Unbalanced Reporting by Design?
By James Gbatu
The Perspective
May 21, 2001
I read the recent Newsweek article by Jeff Bartholet and William Allen's critique of said article. I think Allen raised some very crucial issues with the Newsweek article. The problem with Western media is not that they are ignorant of the truth about Africa but that they would prefer for that truth to be buried. It would appear that some sections of this media are trying to distance the West from its partial responsibility for the African crisis. The plan seems to be that as long as the world can be made to believe that Africans alone cause the "Big Man in Africa", then the objectives of the media are served. Africa alone is responsible for all of its woes, and the West is only trying to help the self-inflicted victims! Inasmuch as such a view can be successfully imposed on the masses of American and European societies, then Western governments, international financial institutions, and private transnational corporations remain safe and blameless in their economic plunder and political marginalization of the continent.

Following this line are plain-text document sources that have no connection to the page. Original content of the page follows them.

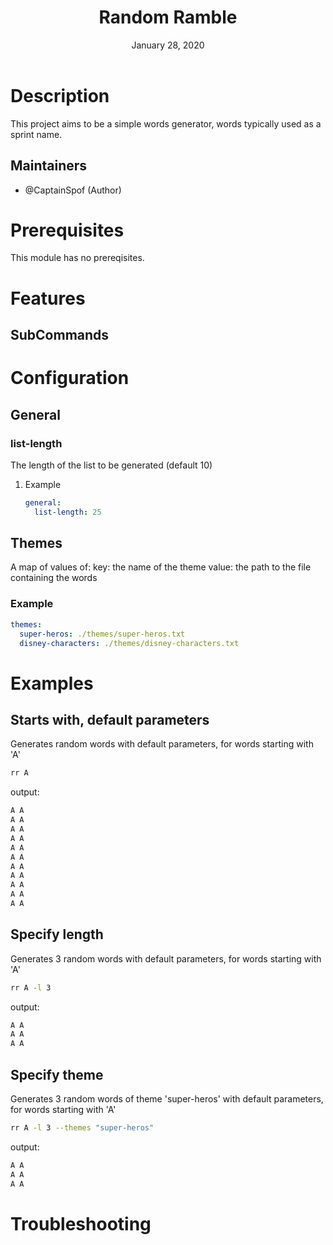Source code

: #+TITLE:   Random Ramble
#+DATE:    January 28, 2020
#+SINCE:   {replace with next tagged release version}
#+STARTUP: inlineimages nofold

* Table of Contents :TOC_3:noexport:
- [[#description][Description]]
  - [[#maintainers][Maintainers]]
- [[#prerequisites][Prerequisites]]
- [[#features][Features]]
  - [[#subcommands][SubCommands]]
- [[#configuration][Configuration]]
  - [[#general][General]]
    - [[#list-length][list-length]]
  - [[#themes][Themes]]
    - [[#example][Example]]
- [[#examples][Examples]]
  - [[#starts-with-default-parameters][Starts with, default parameters]]
  - [[#specify-length][Specify length]]
  - [[#specify-theme][Specify theme]]
- [[#troubleshooting][Troubleshooting]]

* Description
# A summary of what this module does.

This project aims to be a simple words generator, words typically used as a
sprint name.

** Maintainers
+ @CaptainSpof (Author)

* Prerequisites
This module has no prereqisites.

* Features
# An in-depth list of features, how to use them, and their dependencies.

** SubCommands

* Configuration
# How to configure this module, including common problems and how to address them.

** General

*** list-length
The length of the list to be generated (default 10)

**** Example
#+BEGIN_SRC yaml
general:
  list-length: 25
#+END_SRC

** Themes
A map of values of:
key: the name of the theme
value: the path to the file containing the words

*** Example
#+BEGIN_SRC yaml
themes:
  super-heros: ./themes/super-heros.txt
  disney-characters: ./themes/disney-characters.txt
#+END_SRC

* Examples
** Starts with, default parameters
Generates random words with default parameters, for words starting with 'A'
#+BEGIN_SRC bash
rr A
#+END_SRC
output:
#+BEGIN_SRC bash
A A
A A
A A
A A
A A
A A
A A
A A
A A
A A
A A
#+END_SRC

** Specify length
Generates 3 random words with default parameters, for words starting with 'A'
#+BEGIN_SRC bash
rr A -l 3
#+END_SRC
output:
#+BEGIN_SRC bash
A A
A A
A A
#+END_SRC
** Specify theme
Generates 3 random words of theme 'super-heros' with default parameters, for words starting with 'A'
#+BEGIN_SRC bash
rr A -l 3 --themes "super-heros"
#+END_SRC
output:
#+BEGIN_SRC bash
A A
A A
A A
#+END_SRC

* Troubleshooting
# Common issues and their solution, or places to look for help.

This view of Africa as being a "penchant for violence", which insinuates that Africans are inherently a violent people, is racist (irregardless of the skin color of the person who holds it). It is essentially the same types of pretexts, predicated on false theories of racial superiority, that Europeans advanced in the 15th and 19th centuries to justify their slave "trade" and colonial imposition on African and other peoples.
The time is overdue for Western journalists and "experts" to cease their deep-rooted prejudice against Africa. Is it an honest or "expert" reporting when one deliberately avoids other equally important dimensions of a story and focuses instead on only a narrow range of issues that fit into his/her ideological schema? Even if one disregards the persisting social, economic, and political impacts of European slavery and colonial plunder on Africa, the contemporary behavior of the West towards Africa is still a substantial culprit. It is as responsible for Africa's current marginalization and poverty as that of the corrupt and violent domestic tyrants on the continent. Any analysis that fails to account for both of these dimensions of the African crisis is worthless. It is merely designed to absorb others of their responsibility or to simply play into and compound the ignorance of Westerners about Africa.
Is the Newsweek writer not aware of the role the US and other Western countries played in staging and legitimizing the 1997 election of Taylor? Or how about, for example, the US' open support and approval of the 1985 election results that legitimized the Doe dictatorship? The United States and other western countries openly sanctioned those results, claiming that the elections were "free and fair", even though the opposite was clearly true. As a journalist, Bartholet should know and agree with Allen that the Jonas Savimbis and the Mobutus of Africa could not have remained functional without the generous political and economic backing of the West. Doesn't he believe that the US$500 million military/economic aid given to the Doe tyranny by Reagan had a part in hardening that dictatorship and thus setting stage for the present Liberian imbroglio? Ronald Reagan provided military support to the Doe regime, even as it violently suppressed all human rights. Probably, without that support the Doe government would have allowed some human rights in the country, and Liberia would not have fallen in the hands of "Big Man" Taylor. Even as we speak, some Western governments and business interests, such as France, for example, are abetting the plunder of Liberia's tropical forests, all under the name of "peaceful" international trade and business. The writer's failure or refusal to include these other sides of the issue in his analysis clearly validates Allen's argument that he engages in selective and unbalanced reporting.